Mickiewicz, Adam, Pan Tadeusz. The Last Foray in Lithuania. Translated from the Polish by Bill Johnston (Archipelago Books, 2018).

Since its initial publication in Paris in 1834, Adam Mickiewicz’s Pan Tadeusz —equal parts historical novel, domestic melodrama, and romantic farce—has delighted Polish readers with its immersive storytelling and hypnotic verse. The centerpiece of the Polish literary canon, recognized as both the national epic and a remarkably sophisticated novel-in-verse, it is comparable in its durability and import to Alexander Pushkin’s Eugene Onegin. And as with Onegin, Mickiewicz’s masterpiece has remained largely invisible even to those English-language readers who reach enthusiastically for poetry in translation. Earlier renditions have been, to varying degrees, serviceable as teaching texts, indices pointing students to a reading experience that would nevertheless remain out of reach to those unequipped to tackle Mickiewicz’s Polish directly. With Bill Johnston’s new version, those readers can finally experience the extraordinary breadth of Mickiewicz’s text for themselves.

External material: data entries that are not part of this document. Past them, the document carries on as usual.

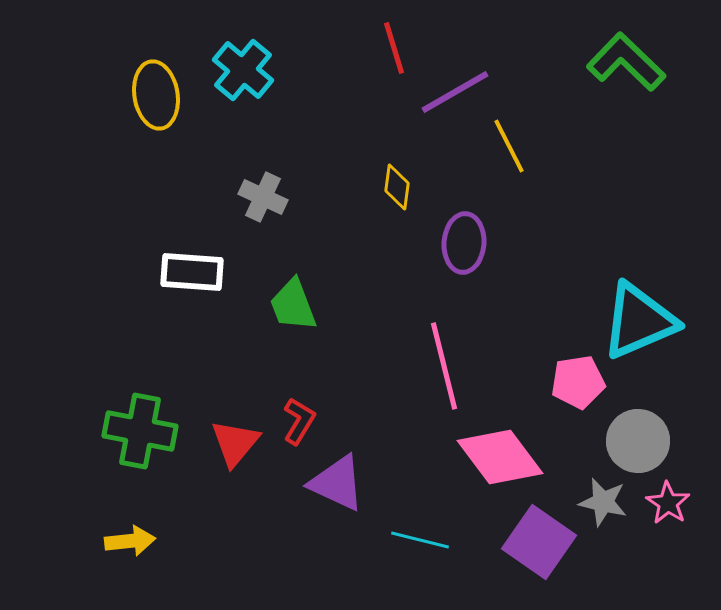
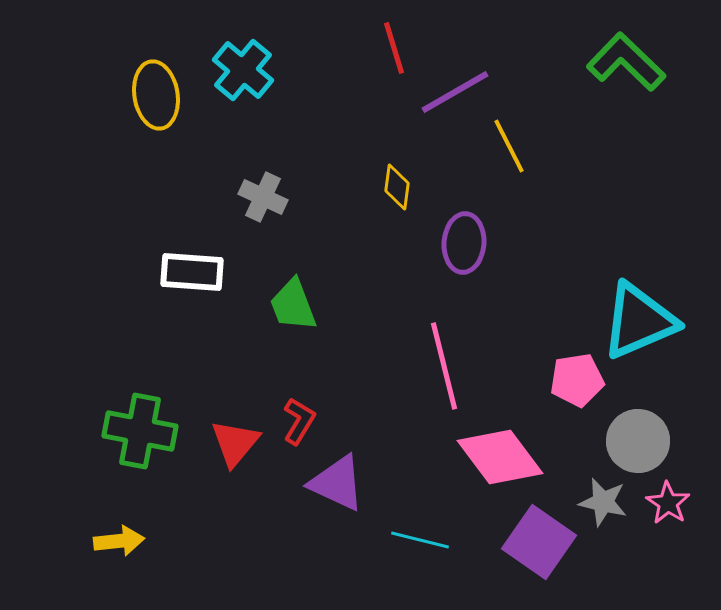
pink pentagon: moved 1 px left, 2 px up
yellow arrow: moved 11 px left
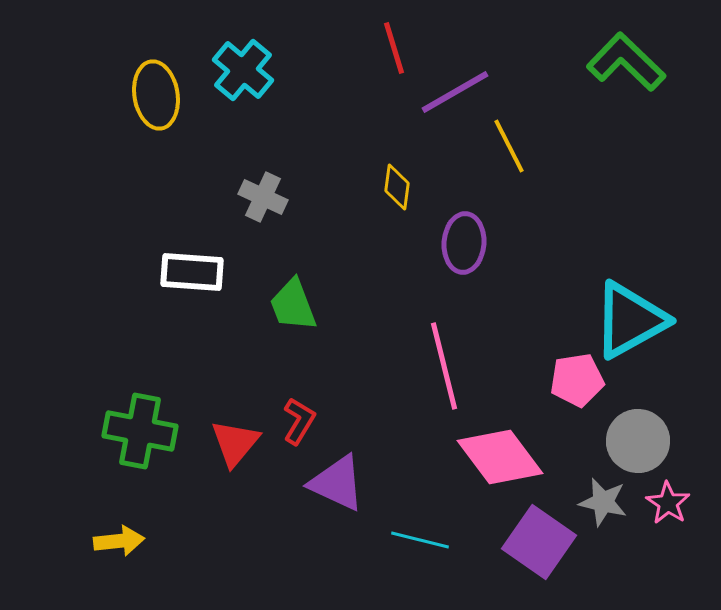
cyan triangle: moved 9 px left, 1 px up; rotated 6 degrees counterclockwise
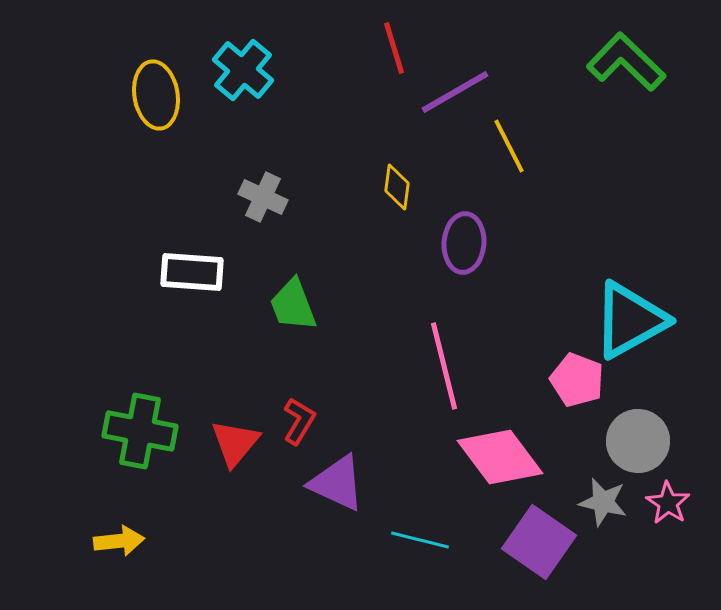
pink pentagon: rotated 30 degrees clockwise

Retranslations of canonical works are not unusual. However, a new version that is poised to transform how readers in the target language perceive that work, and with it the entire literature that remains bound to that work through reference and national tradition, is exceedingly rare. Rarer still is the literary translation that can offer equal value in the research article, the classroom, and the private reading experience. Such is the case with Bill Johnston’s lyric translation of Pan Tadeusz, in which the consummate artistry of the translator is demonstrated in the seemingly unmediated experience of Mickiewicz’s own wit and lyricism.

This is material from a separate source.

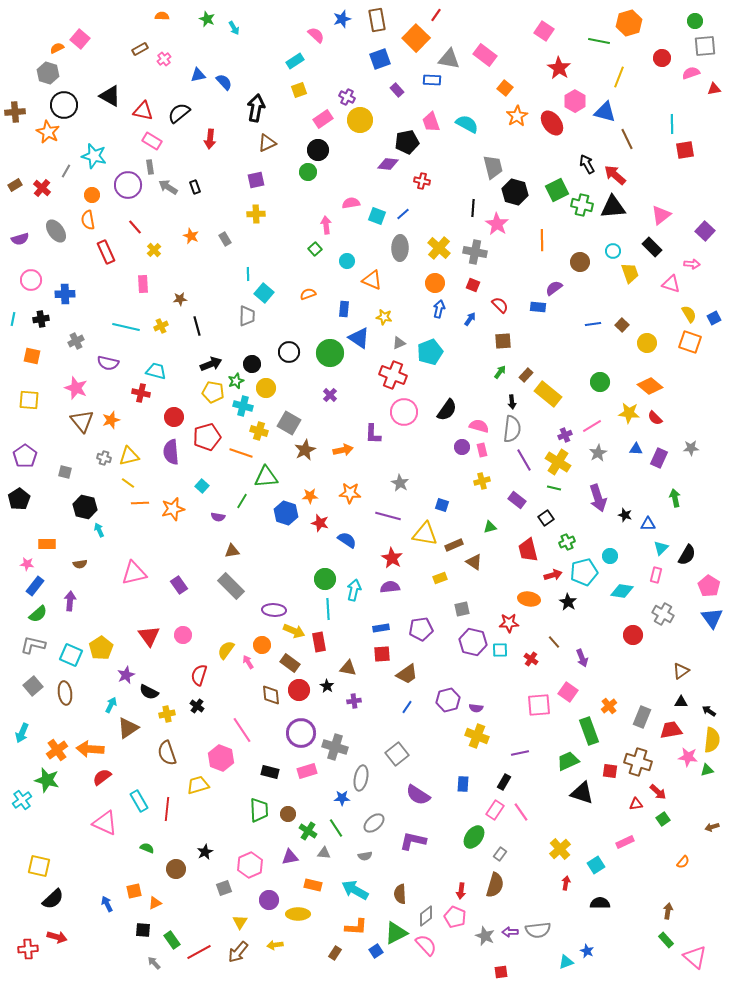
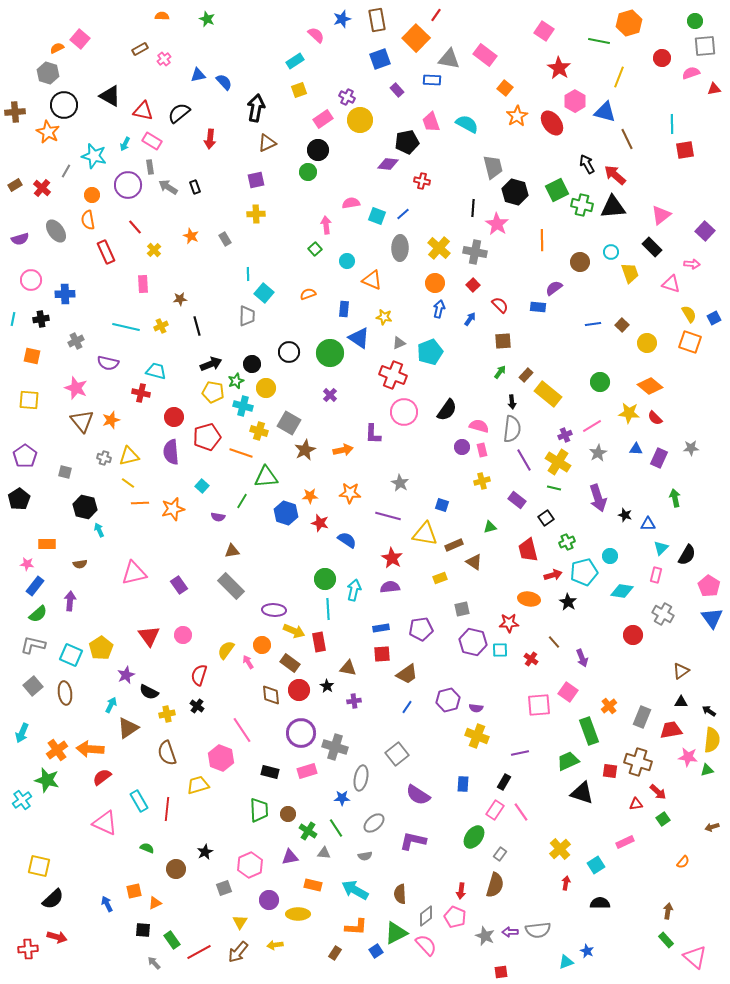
cyan arrow at (234, 28): moved 109 px left, 116 px down; rotated 56 degrees clockwise
cyan circle at (613, 251): moved 2 px left, 1 px down
red square at (473, 285): rotated 24 degrees clockwise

2019 AATSEEL PRIZE FOR THE BEST CONTRIBUTION TO LANGUAGE PEDAGOGY

Panorama. Benjamin Rifkin, Evgeny Dengub, and Susanna Nazarova (Georgetown University Press, 2017).

Panorama is an innovative textbook engaging the intermediate-level students in a comprehensive approach to the study of Russian, offering a wide array of activities aimed at the advanced-level proficiency in all the four modalities, from the fundamental concepts of grammar to spontaneous speech.